Biodexa's Licensor Emtora to Announce Phase 2 Clinical Trial Results of eRapa in Familial Adenomatous Polyposis to be Presented at Prestigious 2024 Digestive Disease Week Annual Meeting

Biodexa Pharmaceuticals PLC, (NASDAQ:BDRX), an acquisition-focused clinical stage biopharmaceutical company developing a pipeline of innovative products for the treatment of diseases with unmet medical needs, is pleased to announce that's its licensor Emtora Biosciences has announced that results of a Phase 2 clinical trial of eRapa in Familial Adenomatous Polyposis ("FAP") are to be presented at the prestigious 2024 Digestive Disease Week annual meeting in Washington DC on May 18-21, 2024. Carol Burke, MD, the Principal Investigator, will present the six month data (NCT04230499) in an oral presentation at the meeting.

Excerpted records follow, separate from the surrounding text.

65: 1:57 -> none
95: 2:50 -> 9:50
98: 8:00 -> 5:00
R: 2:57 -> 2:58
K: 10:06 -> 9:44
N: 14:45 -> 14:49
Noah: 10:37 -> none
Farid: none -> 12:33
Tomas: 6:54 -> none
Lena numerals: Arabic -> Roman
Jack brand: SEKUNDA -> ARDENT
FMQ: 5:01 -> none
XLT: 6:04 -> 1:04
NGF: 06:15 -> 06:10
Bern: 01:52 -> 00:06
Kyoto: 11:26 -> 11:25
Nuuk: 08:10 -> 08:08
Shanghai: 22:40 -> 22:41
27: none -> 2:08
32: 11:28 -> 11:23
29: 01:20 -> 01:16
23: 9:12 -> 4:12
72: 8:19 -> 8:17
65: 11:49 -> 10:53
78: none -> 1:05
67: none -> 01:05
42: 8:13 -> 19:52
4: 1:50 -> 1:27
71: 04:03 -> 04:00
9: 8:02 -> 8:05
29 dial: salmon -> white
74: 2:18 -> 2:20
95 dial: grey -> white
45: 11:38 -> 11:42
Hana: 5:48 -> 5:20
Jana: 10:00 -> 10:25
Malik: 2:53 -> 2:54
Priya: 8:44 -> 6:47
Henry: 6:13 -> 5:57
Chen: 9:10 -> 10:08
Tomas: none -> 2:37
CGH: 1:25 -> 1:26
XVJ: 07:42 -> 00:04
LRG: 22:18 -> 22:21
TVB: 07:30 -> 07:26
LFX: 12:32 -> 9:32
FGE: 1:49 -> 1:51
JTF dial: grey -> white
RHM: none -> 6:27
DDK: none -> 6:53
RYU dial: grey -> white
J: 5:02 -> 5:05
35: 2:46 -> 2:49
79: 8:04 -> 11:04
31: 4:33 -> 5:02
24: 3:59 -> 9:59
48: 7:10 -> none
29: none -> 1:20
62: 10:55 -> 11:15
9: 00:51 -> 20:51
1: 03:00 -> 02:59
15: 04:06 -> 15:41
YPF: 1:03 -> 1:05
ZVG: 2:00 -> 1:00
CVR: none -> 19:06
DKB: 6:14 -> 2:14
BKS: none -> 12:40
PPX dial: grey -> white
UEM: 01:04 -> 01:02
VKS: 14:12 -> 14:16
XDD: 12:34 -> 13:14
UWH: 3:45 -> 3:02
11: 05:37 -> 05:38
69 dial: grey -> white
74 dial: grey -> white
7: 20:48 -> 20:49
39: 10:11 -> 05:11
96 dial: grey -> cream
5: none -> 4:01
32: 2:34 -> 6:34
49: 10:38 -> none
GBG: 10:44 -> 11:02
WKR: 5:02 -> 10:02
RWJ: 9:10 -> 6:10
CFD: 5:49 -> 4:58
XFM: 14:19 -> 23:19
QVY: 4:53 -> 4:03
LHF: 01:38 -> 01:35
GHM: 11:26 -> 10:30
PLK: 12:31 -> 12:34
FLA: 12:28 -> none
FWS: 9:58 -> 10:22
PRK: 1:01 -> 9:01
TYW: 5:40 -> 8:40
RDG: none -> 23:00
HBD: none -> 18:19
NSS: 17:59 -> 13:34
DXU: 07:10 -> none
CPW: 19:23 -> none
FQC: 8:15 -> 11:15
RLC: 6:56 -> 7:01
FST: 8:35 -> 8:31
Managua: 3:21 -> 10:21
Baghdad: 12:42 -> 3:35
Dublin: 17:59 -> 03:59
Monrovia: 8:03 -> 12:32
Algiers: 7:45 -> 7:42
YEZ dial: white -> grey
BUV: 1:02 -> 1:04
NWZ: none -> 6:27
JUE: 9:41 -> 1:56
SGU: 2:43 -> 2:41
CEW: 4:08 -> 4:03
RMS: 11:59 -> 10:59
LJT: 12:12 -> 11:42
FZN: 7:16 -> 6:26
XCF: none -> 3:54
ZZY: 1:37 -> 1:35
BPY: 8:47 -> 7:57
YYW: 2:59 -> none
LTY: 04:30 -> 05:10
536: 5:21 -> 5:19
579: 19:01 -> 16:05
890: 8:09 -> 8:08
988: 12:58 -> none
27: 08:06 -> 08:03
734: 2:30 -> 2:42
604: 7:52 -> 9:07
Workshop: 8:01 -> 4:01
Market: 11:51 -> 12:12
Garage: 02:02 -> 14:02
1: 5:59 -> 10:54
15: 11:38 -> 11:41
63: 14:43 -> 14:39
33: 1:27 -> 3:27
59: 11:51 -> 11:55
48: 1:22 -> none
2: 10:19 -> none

On April 26, 2024, Biodexa announced that it had entered into a definitive agreement with a Emtora for the rights to eRapa under an exclusive, worldwide license (with the ability to grant sublicenses) to develop, manufacture, commercialize and otherwise advance the clinical potential of eRapa.

About eRapa
eRapa is a proprietary oral tablet formulation of rapamycin, also known as sirolimus. Rapamycin is an mTOR (mammalian Target Of Rapamycin) inhibitor. mTOR has been shown to have a significant role in the signalling pathway that regulates cellular metabolism, growth and proliferation and is activated during tumorgenesis1. Rapamycin is approved in the US for organ rejection in renal transplantation as Rapamune(Pfizer). Through the use of nanotechnology and pH sensitive polymers, eRapa is designed to address the poor bioavailability, variable pharmacokinetics and toxicity generally associated with the currently available forms of rapamycin. eRapa is protected by a number of issued patents which extend through 2035, with other pending applications potentially providing further protection beyond 2035.

eRapa in FAP
FAP is characterized as a proliferation of polyps in the colon and/or rectum, usually occurring in mid-teens. There is no approved therapeutic option for treating FAP patients, for whom active surveillance and surgical resection of the colon and/or rectum remain the standard of care. If untreated, FAP typically leads to cancer of the colon and/or rectum. There is a significant hereditary component to FAP with a reported incidence of one in 5,000 to 10,000 in the US2 and one in 11,300 to 37,600 in Europe3. eRapa has received Orphan Designation in the US with plans to seek such designation in Europe. Importantly, mTOR has been shown to be over-expressed in FAP polyps – thereby underscoring the rationale for using a potent and safe mTOR inhibitor like eRapa to treat FAP.